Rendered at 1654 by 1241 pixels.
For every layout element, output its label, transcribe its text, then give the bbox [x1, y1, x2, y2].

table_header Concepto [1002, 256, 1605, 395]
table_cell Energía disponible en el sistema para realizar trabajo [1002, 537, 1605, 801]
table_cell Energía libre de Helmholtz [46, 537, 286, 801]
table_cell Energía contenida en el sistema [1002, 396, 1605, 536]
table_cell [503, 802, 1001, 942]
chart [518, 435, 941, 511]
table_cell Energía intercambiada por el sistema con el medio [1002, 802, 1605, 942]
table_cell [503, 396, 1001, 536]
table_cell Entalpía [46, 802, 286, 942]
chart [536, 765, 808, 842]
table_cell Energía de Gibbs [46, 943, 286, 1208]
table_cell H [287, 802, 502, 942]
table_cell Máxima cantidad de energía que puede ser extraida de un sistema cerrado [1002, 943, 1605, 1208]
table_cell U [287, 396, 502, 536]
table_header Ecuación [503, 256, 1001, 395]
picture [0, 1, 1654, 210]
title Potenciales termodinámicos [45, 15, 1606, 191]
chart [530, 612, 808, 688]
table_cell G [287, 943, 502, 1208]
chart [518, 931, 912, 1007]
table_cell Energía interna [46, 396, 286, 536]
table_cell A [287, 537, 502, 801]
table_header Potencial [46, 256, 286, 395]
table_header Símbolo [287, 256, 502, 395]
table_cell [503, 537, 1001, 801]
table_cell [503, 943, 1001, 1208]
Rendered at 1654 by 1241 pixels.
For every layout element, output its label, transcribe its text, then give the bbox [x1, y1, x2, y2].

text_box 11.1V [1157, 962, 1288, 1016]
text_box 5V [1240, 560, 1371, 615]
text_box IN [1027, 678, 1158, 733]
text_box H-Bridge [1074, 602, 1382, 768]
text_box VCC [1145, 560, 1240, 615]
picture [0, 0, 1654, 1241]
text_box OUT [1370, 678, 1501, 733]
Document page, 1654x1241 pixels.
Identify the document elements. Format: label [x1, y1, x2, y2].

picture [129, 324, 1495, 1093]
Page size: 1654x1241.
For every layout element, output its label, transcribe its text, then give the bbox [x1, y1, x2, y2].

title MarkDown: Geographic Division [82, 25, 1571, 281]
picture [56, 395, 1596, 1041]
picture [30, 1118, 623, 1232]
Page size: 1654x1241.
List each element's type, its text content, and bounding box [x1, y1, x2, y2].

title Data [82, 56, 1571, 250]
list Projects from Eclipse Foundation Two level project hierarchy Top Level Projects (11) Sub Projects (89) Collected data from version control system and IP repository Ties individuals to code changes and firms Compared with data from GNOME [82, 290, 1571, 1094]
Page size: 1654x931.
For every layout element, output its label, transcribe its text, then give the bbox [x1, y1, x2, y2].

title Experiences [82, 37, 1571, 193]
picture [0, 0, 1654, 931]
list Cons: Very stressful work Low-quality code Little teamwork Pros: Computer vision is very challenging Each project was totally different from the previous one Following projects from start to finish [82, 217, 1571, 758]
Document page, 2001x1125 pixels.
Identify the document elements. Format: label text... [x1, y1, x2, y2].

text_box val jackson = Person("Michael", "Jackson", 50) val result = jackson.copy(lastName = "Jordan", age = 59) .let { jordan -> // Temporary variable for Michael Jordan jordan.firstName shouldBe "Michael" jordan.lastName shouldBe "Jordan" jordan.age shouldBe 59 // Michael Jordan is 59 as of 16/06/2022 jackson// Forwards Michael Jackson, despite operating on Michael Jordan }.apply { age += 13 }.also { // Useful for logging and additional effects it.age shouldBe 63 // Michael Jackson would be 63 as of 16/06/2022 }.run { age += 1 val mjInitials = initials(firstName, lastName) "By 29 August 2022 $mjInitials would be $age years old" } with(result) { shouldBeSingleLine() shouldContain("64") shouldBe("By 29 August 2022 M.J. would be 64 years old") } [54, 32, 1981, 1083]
====================
WHAT IS ASKED: Copy the material word for word, from its first line through the line that contains "picture [30, 1118, 623, 1232]", and include that final line.

FINAL RESULT:
Rendered at 1654 by 1241 pixels.
For every layout element, output its label, transcribe its text, then give the bbox [x1, y1, x2, y2].

table_header Concepto [1002, 256, 1605, 395]
table_cell Energía disponible en el sistema para realizar trabajo [1002, 537, 1605, 801]
table_cell Energía libre de Helmholtz [46, 537, 286, 801]
table_cell Energía contenida en el sistema [1002, 396, 1605, 536]
table_cell [503, 802, 1001, 942]
chart [518, 435, 941, 511]
table_cell Energía intercambiada por el sistema con el medio [1002, 802, 1605, 942]
table_cell [503, 396, 1001, 536]
table_cell Entalpía [46, 802, 286, 942]
chart [536, 765, 808, 842]
table_cell Energía de Gibbs [46, 943, 286, 1208]
table_cell H [287, 802, 502, 942]
table_cell Máxima cantidad de energía que puede ser extraida de un sistema cerrado [1002, 943, 1605, 1208]
table_cell U [287, 396, 502, 536]
table_header Ecuación [503, 256, 1001, 395]
picture [0, 1, 1654, 210]
title Potenciales termodinámicos [45, 15, 1606, 191]
chart [530, 612, 808, 688]
table_cell G [287, 943, 502, 1208]
chart [518, 931, 912, 1007]
table_cell Energía interna [46, 396, 286, 536]
table_cell A [287, 537, 502, 801]
table_header Potencial [46, 256, 286, 395]
table_header Símbolo [287, 256, 502, 395]
table_cell [503, 537, 1001, 801]
table_cell [503, 943, 1001, 1208]
Rendered at 1654 by 1241 pixels.
For every layout element, output its label, transcribe its text, then give the bbox [x1, y1, x2, y2].

text_box 11.1V [1157, 962, 1288, 1016]
text_box 5V [1240, 560, 1371, 615]
text_box IN [1027, 678, 1158, 733]
text_box H-Bridge [1074, 602, 1382, 768]
text_box VCC [1145, 560, 1240, 615]
picture [0, 0, 1654, 1241]
text_box OUT [1370, 678, 1501, 733]
Document page, 1654x1241 pixels.
Identify the document elements. Format: label [x1, y1, x2, y2].

picture [129, 324, 1495, 1093]
Page size: 1654x1241.
For every layout element, output its label, transcribe its text, then give the bbox [x1, y1, x2, y2].

title MarkDown: Geographic Division [82, 25, 1571, 281]
picture [56, 395, 1596, 1041]
picture [30, 1118, 623, 1232]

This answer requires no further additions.